* [Data supplied]:
++++++++++++++++++++

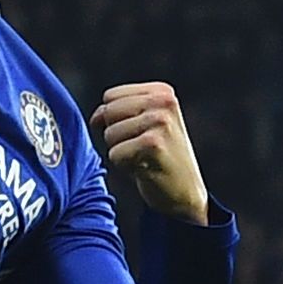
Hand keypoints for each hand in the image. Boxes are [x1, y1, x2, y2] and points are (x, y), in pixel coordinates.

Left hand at [93, 82, 209, 223]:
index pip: (110, 96)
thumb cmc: (160, 158)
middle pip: (108, 112)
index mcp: (162, 91)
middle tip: (140, 148)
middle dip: (116, 136)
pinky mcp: (154, 144)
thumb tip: (96, 117)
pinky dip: (124, 166)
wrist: (186, 191)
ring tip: (144, 157)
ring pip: (110, 134)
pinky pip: (115, 154)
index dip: (113, 119)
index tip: (136, 133)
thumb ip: (118, 112)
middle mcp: (163, 101)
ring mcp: (160, 121)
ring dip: (121, 152)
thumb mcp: (144, 124)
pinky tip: (145, 168)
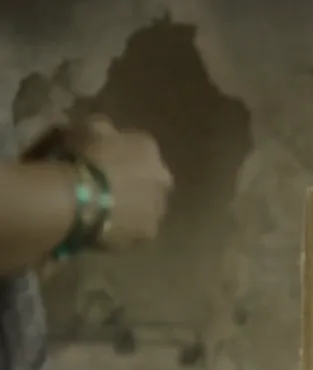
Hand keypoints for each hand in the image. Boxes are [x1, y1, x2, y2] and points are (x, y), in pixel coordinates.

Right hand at [66, 116, 172, 249]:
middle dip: (134, 180)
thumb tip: (105, 130)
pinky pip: (136, 228)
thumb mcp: (87, 128)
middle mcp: (163, 177)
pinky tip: (105, 225)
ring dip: (132, 205)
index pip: (138, 147)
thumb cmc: (85, 157)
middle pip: (150, 178)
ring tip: (104, 208)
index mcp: (149, 147)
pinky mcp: (149, 233)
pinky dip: (124, 226)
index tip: (101, 159)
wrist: (83, 199)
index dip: (119, 153)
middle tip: (107, 186)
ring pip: (147, 205)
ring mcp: (159, 208)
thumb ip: (102, 126)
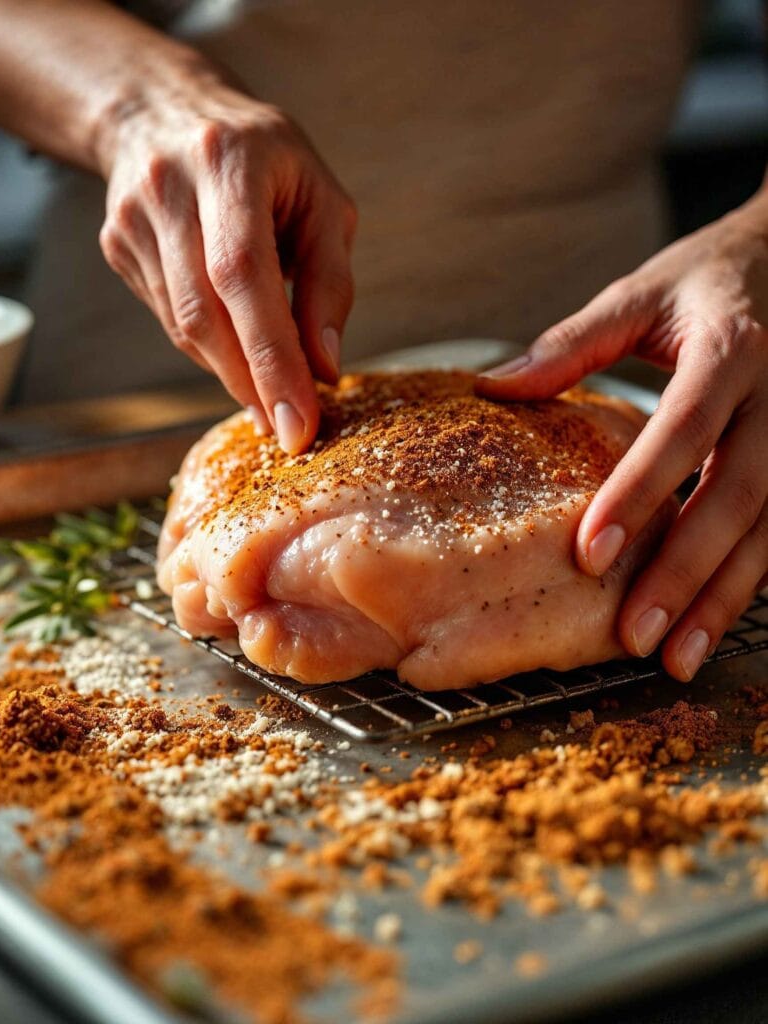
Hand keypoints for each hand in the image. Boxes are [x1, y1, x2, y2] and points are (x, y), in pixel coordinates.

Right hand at [98, 69, 356, 452]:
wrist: (164, 114)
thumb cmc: (265, 160)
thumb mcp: (321, 200)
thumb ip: (330, 280)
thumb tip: (324, 367)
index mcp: (229, 163)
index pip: (245, 275)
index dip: (271, 357)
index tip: (298, 421)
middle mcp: (170, 187)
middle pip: (204, 311)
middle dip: (251, 383)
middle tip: (289, 431)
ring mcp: (133, 219)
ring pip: (183, 325)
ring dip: (232, 373)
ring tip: (272, 396)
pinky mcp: (117, 245)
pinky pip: (169, 319)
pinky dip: (210, 348)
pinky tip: (237, 350)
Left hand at [477, 192, 767, 679]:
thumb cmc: (708, 280)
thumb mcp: (641, 295)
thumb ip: (573, 342)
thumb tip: (495, 387)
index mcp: (729, 350)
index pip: (683, 428)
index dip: (639, 492)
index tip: (591, 553)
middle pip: (737, 495)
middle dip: (686, 572)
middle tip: (634, 635)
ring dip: (724, 599)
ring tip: (675, 658)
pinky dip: (747, 584)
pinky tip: (709, 627)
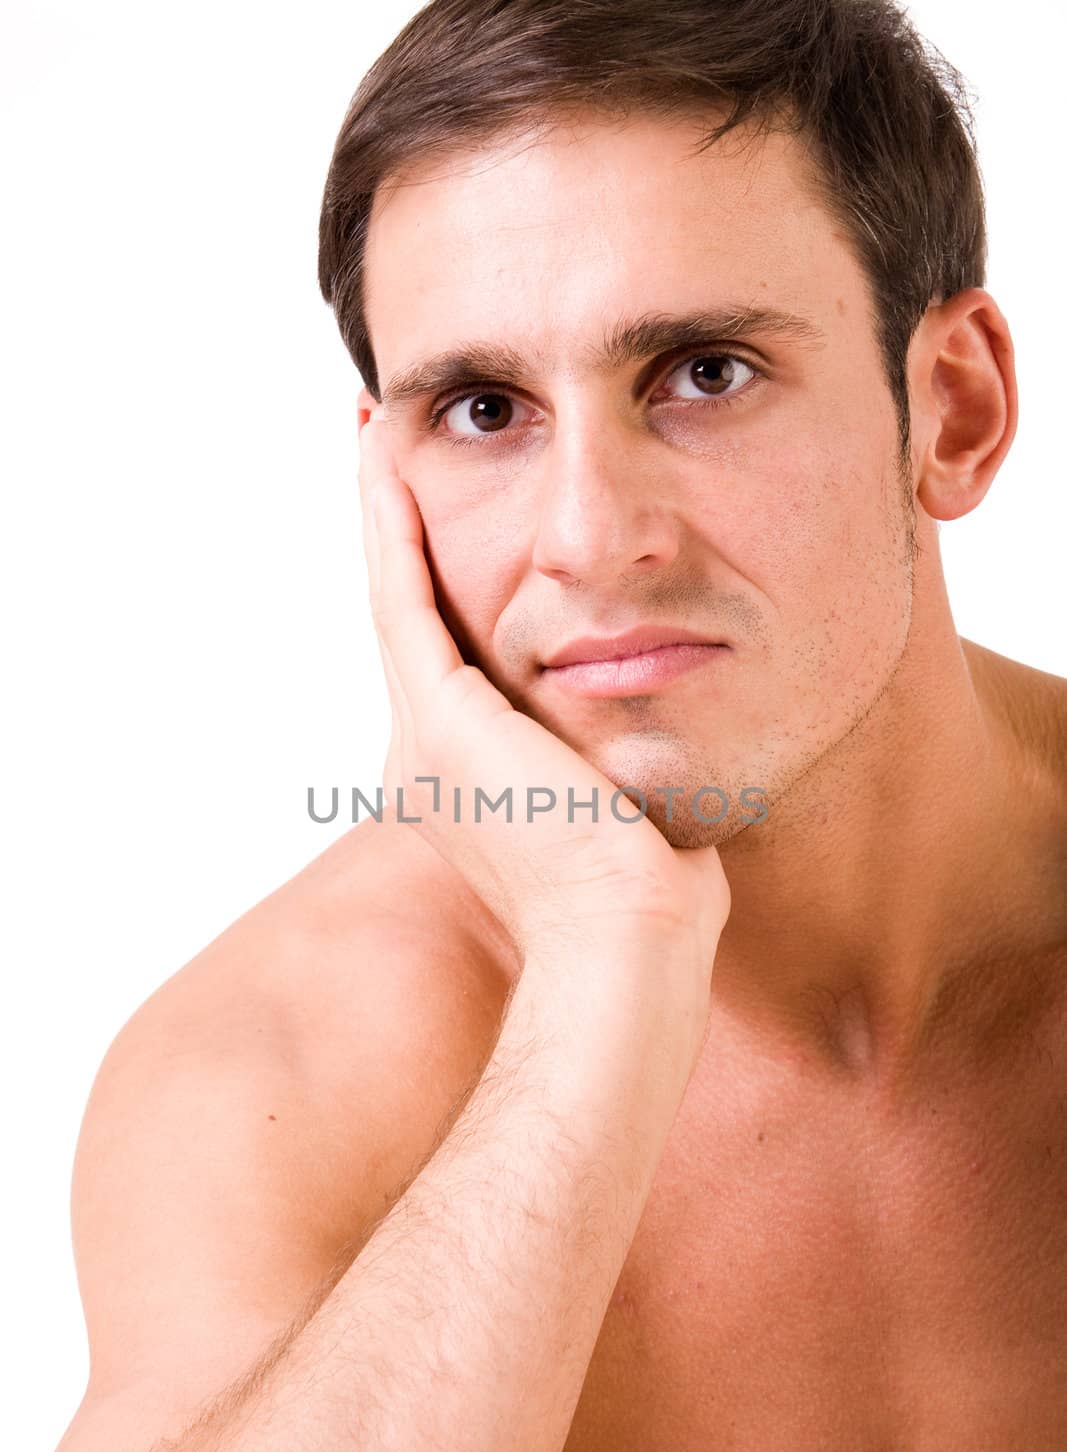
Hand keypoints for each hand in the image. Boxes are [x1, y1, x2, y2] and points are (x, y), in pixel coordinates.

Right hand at [357, 409, 730, 963]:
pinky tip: (384, 464)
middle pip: (412, 619)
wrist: (626, 942)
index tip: (442, 519)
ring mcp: (427, 740)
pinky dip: (390, 529)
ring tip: (374, 439)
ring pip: (397, 598)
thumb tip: (672, 720)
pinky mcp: (441, 719)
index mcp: (474, 780)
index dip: (441, 583)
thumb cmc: (650, 894)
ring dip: (385, 515)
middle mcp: (433, 758)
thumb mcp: (631, 804)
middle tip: (385, 454)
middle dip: (399, 535)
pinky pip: (403, 598)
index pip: (451, 658)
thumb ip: (626, 753)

++++++++++++++++++++

* [Exercise objective]: Once the pictures are set aside, output all of the data above verbatim.

* [Answer space]:
Hand keypoints for each hand in the image. Boxes are [x1, y1, x2, y2] and points are (x, y), in pixel coordinates.

Left hand at [93, 82, 209, 223]:
index pip: (110, 96)
thumb cmc: (160, 158)
middle pip: (108, 112)
index mcp: (162, 91)
middle tip: (140, 148)
middle dip: (116, 136)
pinky mcp: (154, 144)
thumb tip: (96, 117)
pinky dip: (124, 166)
wrist: (186, 191)
ring tip: (144, 157)
ring pip: (110, 134)
pinky pip: (115, 154)
index dip: (113, 119)
index tip: (136, 133)
thumb ip: (118, 112)
middle mcp: (163, 101)
ring mcp: (160, 121)
ring dip: (121, 152)
thumb mcp: (144, 124)
pinky tip: (145, 168)
Hand keypoints for each hand in the image. Boxes are [x1, y1, x2, y2] and points are (x, y), in pixel coordinates.

Right hand at [66, 116, 172, 249]:
middle dip: (134, 180)
thumb tip: (105, 130)
pinky pip: (136, 228)
thumb mcp: (87, 128)
middle mcp: (163, 177)
pinky tip: (105, 225)
ring dip: (132, 205)
index pip: (138, 147)
thumb cmc: (85, 157)
middle pip: (150, 178)
ring tip: (104, 208)
index mcp: (149, 147)
pinky mcp: (149, 233)
pinky dip: (124, 226)
index tip: (101, 159)
wrist: (83, 199)
index dip: (119, 153)
middle tip: (107, 186)
ring pip: (147, 205)
ring mcp: (159, 208)
thumb ip: (102, 126)
Hand keypoints for each hand in the image. Boxes are [x1, y1, x2, y2] and points are (x, y), in pixel coordinates.

Right hand at [98, 69, 356, 452]:
wrist: (164, 114)
thumb cmc: (265, 160)
thumb mcp: (321, 200)
thumb ip: (330, 280)
thumb tip: (324, 367)
index mcp: (229, 163)
index pip: (245, 275)
index dip: (271, 357)
index tip: (298, 421)
middle mcp: (170, 187)
middle pip: (204, 311)
middle dip: (251, 383)
middle tip: (289, 431)
ring mcp: (133, 219)
ring pip: (183, 325)
ring dip: (232, 373)
ring tip: (272, 396)
pinky mcp: (117, 245)
pinky pip: (169, 319)
pinky dip: (210, 348)
pinky tip: (237, 350)
Left hand at [477, 192, 767, 679]:
thumb cmc: (708, 280)
thumb mcp: (641, 295)
thumb ip: (573, 342)
thumb tip: (495, 387)
index mcp: (729, 350)
index pip: (683, 428)
index dip: (639, 492)
index tip: (591, 553)
middle pip: (737, 495)
middle dip: (686, 572)
middle tip: (634, 635)
ring dip: (724, 599)
ring tip: (675, 658)
pinky dip: (747, 584)
pinky tip: (709, 627)
Hand keypoints for each hand in the image. Boxes are [x1, y1, x2, y2] and points are (x, y), in pixel coordinates.

Right hand at [357, 409, 730, 963]:
pinky tip: (384, 464)
middle pip: (412, 619)
wrist: (626, 942)
index tip: (442, 519)
ring mcp: (427, 740)
pinky dip: (390, 529)
ring tip: (374, 439)
ring pip: (397, 598)
thumb tip: (672, 720)
pinky mcp: (441, 719)
index mcp: (474, 780)
index dip: (441, 583)
thumb cmc: (650, 894)
ring dip: (385, 515)
middle mcp: (433, 758)
thumb mcp: (631, 804)
middle tip: (385, 454)
middle dip: (399, 535)
pinky pip: (403, 598)
index pip: (451, 658)
thumb ip: (626, 753)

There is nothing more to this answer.